Los alumnos exigen que el gobierno estatal vuelva a otorgarles una beca de prácticas profesionales y dote alimentos de calidad en el comedor de la escuela, pues denunciaron que en los últimos meses han recibido comida en mal estado.
El viernes pasado, las autoridades de la SEZ respondieron que los estudiantes aceptaron en junio que no había presupuesto para las becas de este año y se comprometieron a revisar que el proveedor de alimentos cumpla con el contrato, en cuanto a calidad y raciones de comida.
En un videomensaje difundido en sus redes sociales, grabado en el patio de las oficinas de la SEZ, los sanmarqueños manifestaron que, tras no alcanzar acuerdos en los acercamientos y mesas de trabajo con autoridades, decidieron la suspensión de actividades en la Normal y emprendieron la jornada de protestas.
En tanto, desde la puerta trasera de las instalaciones de la SEZ, la secretaria de Educación, Gabriela Pinedo Morales, acompañada de sus colaboradores, grabó un video en el cual afirmó que desde las 7 horas ofreció una mesa de diálogo a los estudiantes y la propuesta se envió desde el martes a la dirección de la Normal.
En la mesa de trabajo, aclaró, en medida de lo posible atenderían las demandas de los normalistas, aunque anticipó que hay puntos que no se podrán atender en este momento.
Los normalistas respondieron en un video que tenían siete días solicitando la mesa de diálogo, por lo que desmintieron que no quisieran dialogar, pues lo harían cuando estuvieran sus representantes.
Al mediodía se estableció la mesa de trabajo en las oficinas de la SEZ; sin embargo, cuatro horas después, autoridades informaron que “los estudiantes no continuaron con el diálogo, ni accedieron a liberar el bulevar”, pese a que las autoridades accedieron a atender sus demandas.
La secretaria Gabriela Pinedo dijo que, tras conocer el pliego petitorio de los normalistas, accedieron a algunos de sus planteamientos, sin precisarlos, pero que uno de los acuerdos era que liberarían en su totalidad el tránsito vehicular.

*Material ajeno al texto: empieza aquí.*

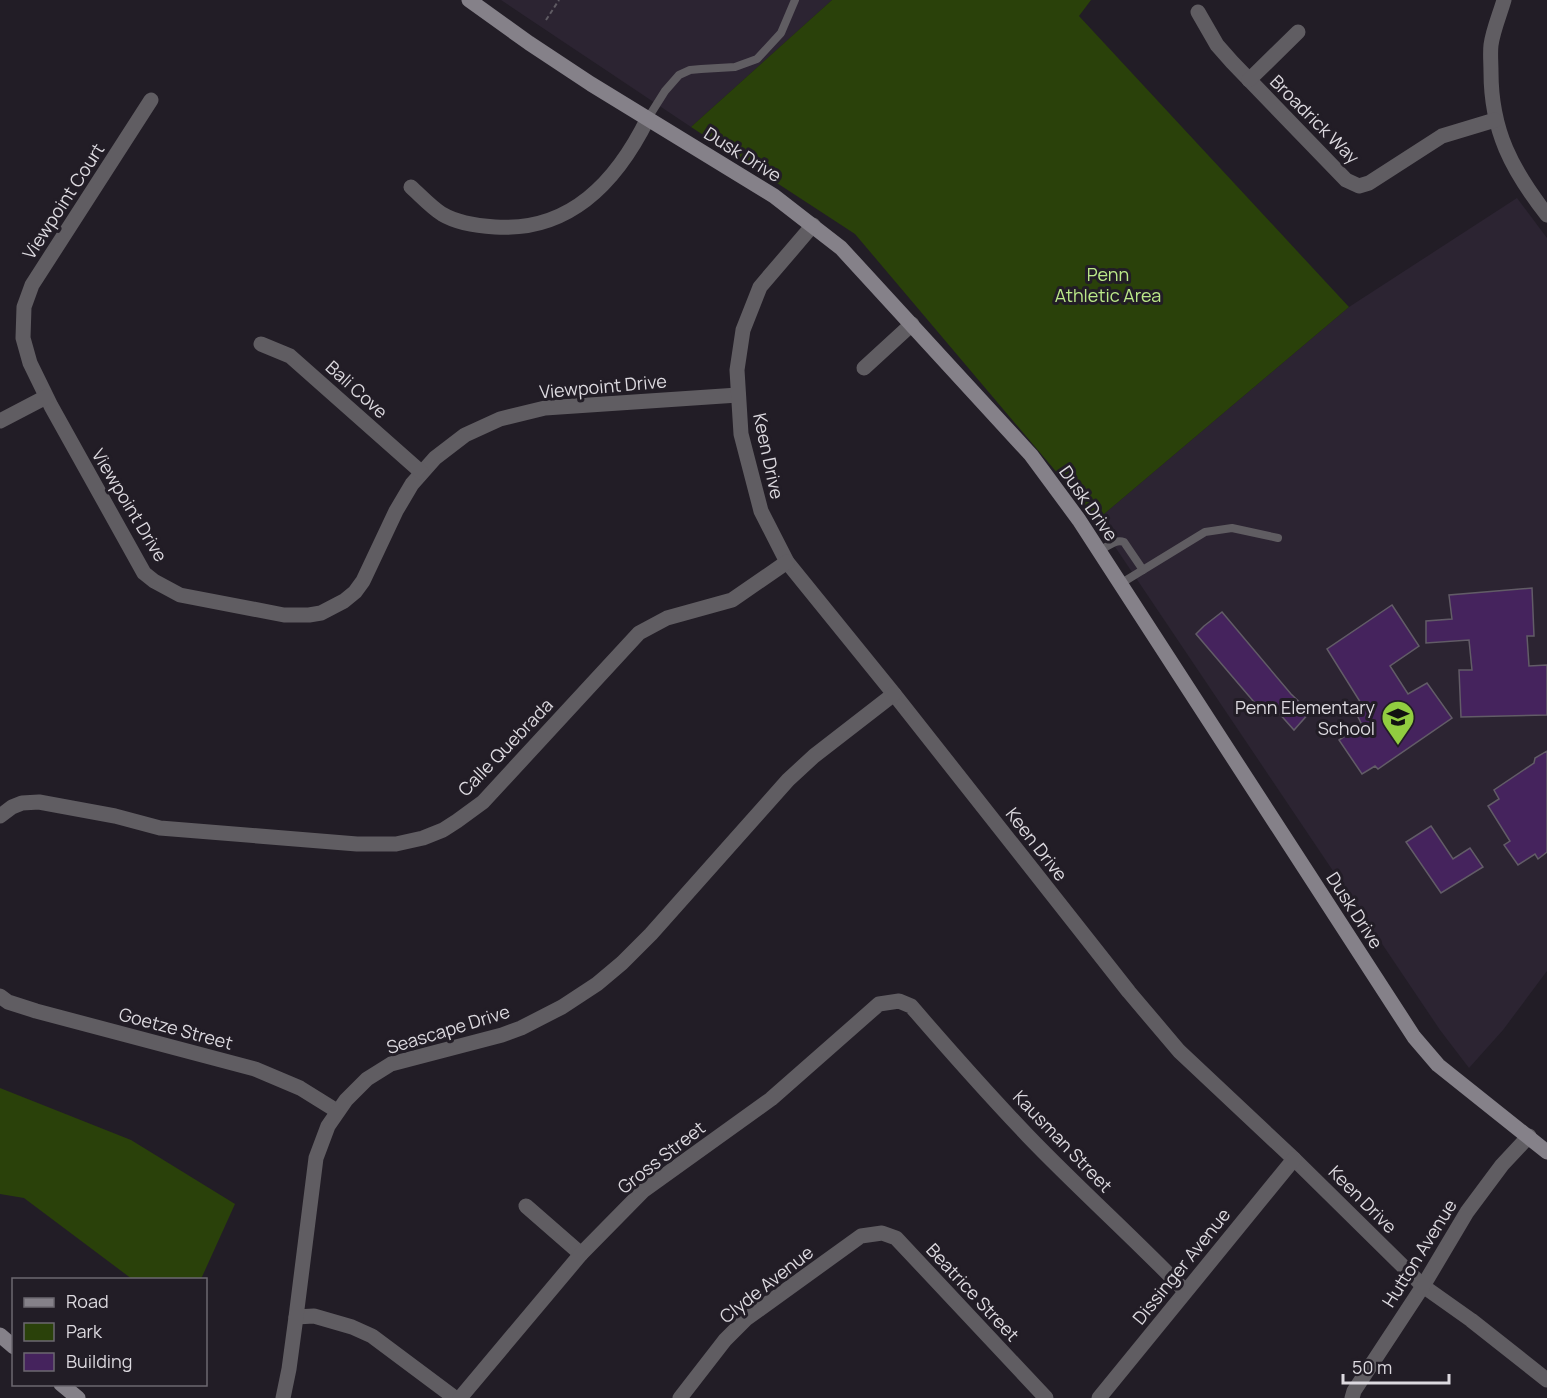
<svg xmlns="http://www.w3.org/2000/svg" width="1547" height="1398" font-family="Manrope,sans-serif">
	<rect width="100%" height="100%" fill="#221d26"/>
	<!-- built -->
	<g fill="#2c2432">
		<polygon points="501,0 832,0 691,127"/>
		<polygon points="1517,198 1547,238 1547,971 1503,1030 1469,1068 1440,1030 1097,520 1349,307"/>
	</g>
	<!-- green -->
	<g fill="#2a410a">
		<polygon points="832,0 1091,0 1079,16 1349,307 1097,520 855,234 691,127"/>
		<polygon points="0,1088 131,1140 235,1204 201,1279 132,1279 24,1198 0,1194"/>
	</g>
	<!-- building -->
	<g fill="#45235d" stroke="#625c67" stroke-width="1.5">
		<polygon points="1532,588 1534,636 1527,636 1529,666 1547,665 1547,715 1461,717 1459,670 1472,670 1469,640 1426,643 1426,621 1452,619 1449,595"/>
		<polygon points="1392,605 1419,646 1390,666 1408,694 1427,683 1452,718 1378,769 1375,766 1362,774 1339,740 1362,725 1356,713 1364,708 1327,649"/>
		<polygon points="1222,612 1291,694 1310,712 1294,730 1269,702 1260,709 1196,634 1204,626"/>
		<polygon points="1547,751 1547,852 1538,859 1535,854 1518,865 1504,845 1510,841 1488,806 1499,799 1494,790 1534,763 1535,758"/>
		<polygon points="1431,826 1453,859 1470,848 1483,867 1441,893 1406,842"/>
	</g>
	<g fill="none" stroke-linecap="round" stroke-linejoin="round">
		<!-- path -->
		<polyline stroke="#5f5b63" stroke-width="2" stroke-dasharray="4.5 3" stroke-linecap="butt" points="546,20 559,0"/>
		<!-- lane -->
		<g stroke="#605d62" stroke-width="8">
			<polyline points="648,118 665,91 679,75 690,70 701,69 735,67 757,59 781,33 795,0"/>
			<path d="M1099,551c8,-4 16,-12 25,-9l19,28"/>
			<polyline points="1120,584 1205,532 1232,528 1278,538"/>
		</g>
		<!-- street -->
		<g stroke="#605d62" stroke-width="15">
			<path d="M1504,0c-4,14 -11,30 -13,45 -1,8 0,18 0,27 0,59 21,98 56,143"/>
			<polyline points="1198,12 1217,45 1232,62 1346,180 1359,186 1369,183 1442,136 1495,120"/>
			<polyline points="1249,80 1298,32"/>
			<polyline points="151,100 32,285 24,307 23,338 30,363 51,406 144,573 154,581 180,595 284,615 309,615 321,613 344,601 355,592 363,581 396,511 412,484 435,458 465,435 500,419 545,408 738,395"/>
			<path d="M411,187c10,9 20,20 31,27 15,9 36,12 53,13 76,5 122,-46 153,-109"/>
			<polyline points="813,225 760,287 743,330 737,370 741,434 761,511 787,562 894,694 1129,992 1179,1051 1294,1159 1423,1286 1471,1320 1547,1380"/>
			<polyline points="261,344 290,356 421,472"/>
			<polyline points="864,368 912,324"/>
			<polyline points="0,421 46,397"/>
			<polyline points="0,816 12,807 22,803 39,802 115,816 160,828 357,844 396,844 423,838 443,830 457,821 483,802 639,633 667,618 732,600 787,562"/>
			<polyline points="0,996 8,1002 36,1011 255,1069 300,1088 337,1111"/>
			<polyline points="526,1206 581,1254"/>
			<polyline points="296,1317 314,1316 352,1327 372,1336 455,1398"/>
			<polyline points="283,1398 289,1369 296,1317 316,1158 328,1126 346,1100 367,1079 391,1064 502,1035 521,1028 562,1007 597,984 622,963 651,934 788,780 814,756 894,694"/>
			<path d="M460,1398l121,-144 62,-63 128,-92 108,-95 20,-3 12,5c38,44 77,88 117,130 51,53 106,102 157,155"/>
			<polyline points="680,1398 725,1340 746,1319 861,1236 882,1233 896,1238 1046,1398"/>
			<polyline points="1099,1398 1294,1159"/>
			<polyline points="1352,1398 1354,1391 1423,1286 1467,1212 1502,1165 1529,1136"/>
		</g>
		<!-- secondary -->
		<g stroke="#858189" stroke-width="15">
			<polyline points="469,0 529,43 591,84 774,196 841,248 1031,455 1079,520 1414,1037 1438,1065 1547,1152"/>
			<polyline points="0,1335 14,1347"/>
			<polyline points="61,1384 78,1398"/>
		</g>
	</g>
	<!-- icons -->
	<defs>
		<symbol id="school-pin" viewBox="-11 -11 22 30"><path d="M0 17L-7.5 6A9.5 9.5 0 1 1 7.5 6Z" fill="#91cd40" stroke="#221d26"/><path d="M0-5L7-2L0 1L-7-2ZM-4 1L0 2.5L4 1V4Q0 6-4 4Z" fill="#111"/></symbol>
	</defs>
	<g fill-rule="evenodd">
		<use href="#school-pin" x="1379" y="698" width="38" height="52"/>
	</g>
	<g text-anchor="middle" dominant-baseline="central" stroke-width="6" stroke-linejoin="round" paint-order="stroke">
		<!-- street labels -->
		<g font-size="18" fill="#dcd9df" stroke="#221d26">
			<text transform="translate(1315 119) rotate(45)">Broadrick Way</text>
			<text transform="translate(743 154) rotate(32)">Dusk Drive</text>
			<text transform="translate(63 201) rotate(-57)">Viewpoint Court</text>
			<text transform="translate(603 386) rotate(-5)">Viewpoint Drive</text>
			<text transform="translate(357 389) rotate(42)">Bali Cove</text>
			<text transform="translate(769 456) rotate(78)">Keen Drive</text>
			<text transform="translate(1089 503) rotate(55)">Dusk Drive</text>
			<text transform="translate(130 505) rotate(59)">Viewpoint Drive</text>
			<text transform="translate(505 747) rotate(-46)">Calle Quebrada</text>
			<text transform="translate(1037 844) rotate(52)">Keen Drive</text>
			<text transform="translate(1355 910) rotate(57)">Dusk Drive</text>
			<text transform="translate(176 1028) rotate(15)">Goetze Street</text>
			<text transform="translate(448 1029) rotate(-17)">Seascape Drive</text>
			<text transform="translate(1063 1141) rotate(46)">Kausman Street</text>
			<text transform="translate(661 1157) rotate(-38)">Gross Street</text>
			<text transform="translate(1363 1199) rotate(45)">Keen Drive</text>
			<text transform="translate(1419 1253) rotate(-58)">Hutton Avenue</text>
			<text transform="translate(1181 1266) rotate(-51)">Dissinger Avenue</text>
			<text transform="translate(766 1284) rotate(-38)">Clyde Avenue</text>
			<text transform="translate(973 1292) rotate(47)">Beatrice Street</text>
		</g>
		<!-- park labels -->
		<g font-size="18" fill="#bbe989" stroke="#221d26">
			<text x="1108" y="274">Penn<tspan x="1108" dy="21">Athletic Area</tspan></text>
		</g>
		<!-- poi labels -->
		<g font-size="18" fill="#dcd9df" stroke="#221d26" text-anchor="end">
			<text x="1375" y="707">Penn Elementary<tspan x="1375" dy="21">School</tspan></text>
		</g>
	</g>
	<!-- legend -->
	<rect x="12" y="1278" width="195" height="108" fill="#221d26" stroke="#6c6870" stroke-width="1.5"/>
	<rect x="24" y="1298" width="30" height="9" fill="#858189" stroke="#6c6870" stroke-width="1.5"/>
	<text x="66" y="1308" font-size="18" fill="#dcd9df">Road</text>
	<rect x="24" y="1323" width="30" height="18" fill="#2a410a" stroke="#6c6870" stroke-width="1.5"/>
	<text x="66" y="1338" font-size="18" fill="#dcd9df">Park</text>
	<rect x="24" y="1353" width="30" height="18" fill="#45235d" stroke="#6c6870" stroke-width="1.5"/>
	<text x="66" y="1368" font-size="18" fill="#dcd9df">Building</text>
	<!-- scale -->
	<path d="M1343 1374v9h106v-9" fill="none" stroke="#dcd9df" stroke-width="3"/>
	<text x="1352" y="1374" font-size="18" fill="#dcd9df" stroke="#221d26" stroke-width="4.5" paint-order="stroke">50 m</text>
</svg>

“Hicimos un receso, quedamos de retomar la mesa a las 3 de la tarde, ya con el acuerdo que ellos iban a socializar lo que estábamos planteando en la mesa para ver si lo aceptan las bases, pero no regresaron”, expuso.
En contraparte, los estudiantes responsabilizaron a la titular y los representantes de la SEZ de la ruptura de la mesa de negociación y acusaron que recibieron amenazas por parte de las autoridades que estuvieron presentes, sin dar nombres.
Los normalistas dijeron que en la mesa los advirtieron de incurrir en un delito federal con la obstrucción de las vías de comunicación, por lo cual las autoridades podrían accionar un operativo y mandar “fuerzas de represión”.
Agregaron que, tras el receso de las mesas de trabajo solicitado por las autoridades, los condicionaron a que si no liberaban el bulevar no podrían continuar las negociaciones, situación que indignó a los normalistas y continuaron el bloqueo.
Los estudiantes de la Normal de San Marcos responsabilizaron a las autoridades de la SEZ por cualquier suceso que afecte el bienestar del alumnado, “debido a que se recibieron amenazas que atentan contra la integridad física de la base estudiantil”.
En un comunicado pasada la medianoche, llamaron a las autoridades “a retomar con seriedad y responsabilidad el compromiso adquirido y cesar en las tácticas de desinformación”.